Emily Eden as a Letter-Writer

Admired by Lord Melbourne; and, later, the author of two popular novels, Emily Eden was one of the liveliest of correspondents. By Prudence Hannay.

Emily Eden is a member of the illustrious sextet of women letter-writers whom Lord David Cecil considers in the first flight - her companions being Dorothy Osborne, Lady Sarah Lennox, Lady Bessborough, Lady Granville and Mrs Carlyle. Harriet Granville and Emily Eden were contemporaries of Jane Austen and, as Lord David says, ‘their pages sparkle with a crisp and kindred irony’. They all possessed certain similar characteristics - strong feelings and a forthright outlook on life, acute powers of observation and a gift of beautifully translating into words their sense of the ridiculous.

There were certain similarities, too, in the lives of Lady Granville and Emily Eden although the one was most happily married and the other remained most happily unmarried.

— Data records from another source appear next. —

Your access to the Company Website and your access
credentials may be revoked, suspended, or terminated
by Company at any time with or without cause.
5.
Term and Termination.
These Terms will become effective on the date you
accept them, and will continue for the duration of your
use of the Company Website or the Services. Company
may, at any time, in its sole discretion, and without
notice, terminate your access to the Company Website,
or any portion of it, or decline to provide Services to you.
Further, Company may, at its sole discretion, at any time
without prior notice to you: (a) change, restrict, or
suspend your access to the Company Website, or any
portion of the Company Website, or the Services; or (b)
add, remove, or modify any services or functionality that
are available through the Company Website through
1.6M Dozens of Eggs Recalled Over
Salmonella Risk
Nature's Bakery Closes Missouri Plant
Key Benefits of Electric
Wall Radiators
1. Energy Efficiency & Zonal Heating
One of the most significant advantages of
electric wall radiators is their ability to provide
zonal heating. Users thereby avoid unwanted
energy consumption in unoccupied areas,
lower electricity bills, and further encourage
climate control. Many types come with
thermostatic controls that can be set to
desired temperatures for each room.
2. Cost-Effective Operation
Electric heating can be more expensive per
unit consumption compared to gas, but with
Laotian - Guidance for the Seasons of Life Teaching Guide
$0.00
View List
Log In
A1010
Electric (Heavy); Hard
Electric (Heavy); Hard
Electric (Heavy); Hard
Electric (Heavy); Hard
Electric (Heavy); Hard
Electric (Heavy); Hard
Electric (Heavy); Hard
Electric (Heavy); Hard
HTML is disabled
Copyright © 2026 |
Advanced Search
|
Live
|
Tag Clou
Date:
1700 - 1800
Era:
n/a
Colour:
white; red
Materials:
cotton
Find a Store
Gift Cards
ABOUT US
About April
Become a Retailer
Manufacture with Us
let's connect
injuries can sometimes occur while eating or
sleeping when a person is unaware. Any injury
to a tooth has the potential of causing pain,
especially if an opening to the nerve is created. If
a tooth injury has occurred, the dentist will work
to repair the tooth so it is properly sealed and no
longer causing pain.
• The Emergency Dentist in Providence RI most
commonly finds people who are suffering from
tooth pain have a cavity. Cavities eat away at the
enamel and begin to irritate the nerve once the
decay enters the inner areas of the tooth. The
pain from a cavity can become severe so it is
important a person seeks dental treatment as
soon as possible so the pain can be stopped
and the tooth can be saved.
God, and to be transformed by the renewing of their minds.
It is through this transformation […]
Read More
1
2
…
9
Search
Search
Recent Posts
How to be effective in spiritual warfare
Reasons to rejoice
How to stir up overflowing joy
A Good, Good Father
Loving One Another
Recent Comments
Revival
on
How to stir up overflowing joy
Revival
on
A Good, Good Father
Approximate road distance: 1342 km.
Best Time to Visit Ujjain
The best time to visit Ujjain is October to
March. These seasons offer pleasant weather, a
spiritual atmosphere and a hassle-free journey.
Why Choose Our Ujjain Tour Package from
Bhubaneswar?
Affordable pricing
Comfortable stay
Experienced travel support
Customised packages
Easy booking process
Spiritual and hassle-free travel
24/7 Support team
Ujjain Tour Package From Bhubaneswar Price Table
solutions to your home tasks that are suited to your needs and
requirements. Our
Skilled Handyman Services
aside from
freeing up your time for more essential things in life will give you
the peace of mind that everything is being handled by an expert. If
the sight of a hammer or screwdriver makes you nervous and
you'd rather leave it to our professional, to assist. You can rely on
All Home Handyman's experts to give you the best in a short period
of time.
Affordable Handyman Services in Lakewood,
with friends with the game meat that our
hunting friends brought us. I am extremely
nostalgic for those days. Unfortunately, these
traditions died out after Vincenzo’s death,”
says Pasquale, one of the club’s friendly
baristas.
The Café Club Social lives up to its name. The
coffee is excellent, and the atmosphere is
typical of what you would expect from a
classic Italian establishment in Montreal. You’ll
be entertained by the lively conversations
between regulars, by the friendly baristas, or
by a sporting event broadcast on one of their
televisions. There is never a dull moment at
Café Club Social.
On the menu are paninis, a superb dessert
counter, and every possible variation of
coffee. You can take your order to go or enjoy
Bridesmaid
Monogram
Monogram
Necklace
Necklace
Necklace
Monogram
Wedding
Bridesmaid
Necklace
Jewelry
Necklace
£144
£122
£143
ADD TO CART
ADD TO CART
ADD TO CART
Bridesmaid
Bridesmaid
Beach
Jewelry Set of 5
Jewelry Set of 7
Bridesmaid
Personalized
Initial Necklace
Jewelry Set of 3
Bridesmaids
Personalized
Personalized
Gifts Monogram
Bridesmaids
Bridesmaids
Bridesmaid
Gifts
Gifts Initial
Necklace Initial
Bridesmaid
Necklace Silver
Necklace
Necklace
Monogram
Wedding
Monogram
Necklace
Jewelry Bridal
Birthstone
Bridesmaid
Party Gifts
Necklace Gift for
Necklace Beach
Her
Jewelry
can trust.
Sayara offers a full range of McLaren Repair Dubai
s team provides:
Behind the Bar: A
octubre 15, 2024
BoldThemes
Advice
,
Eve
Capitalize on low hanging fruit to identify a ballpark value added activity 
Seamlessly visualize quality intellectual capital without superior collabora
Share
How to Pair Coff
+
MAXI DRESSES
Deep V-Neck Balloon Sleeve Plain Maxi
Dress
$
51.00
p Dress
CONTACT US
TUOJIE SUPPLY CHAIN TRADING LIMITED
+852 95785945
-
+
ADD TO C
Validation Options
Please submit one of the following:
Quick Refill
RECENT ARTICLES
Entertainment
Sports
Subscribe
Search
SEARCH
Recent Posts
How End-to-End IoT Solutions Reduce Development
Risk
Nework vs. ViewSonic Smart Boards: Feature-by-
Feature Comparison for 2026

Lady Granville spent many years as Ambassadress in Paris while Emily fulfilled much the same role during six of the same years as hostess for her brother, Lord Auckland, while he was Governor-General of India. Both ladies were obliged to play their parts in the exacting and exhausting social life of the time, though both preferred a quiet life among their families and a few chosen friends.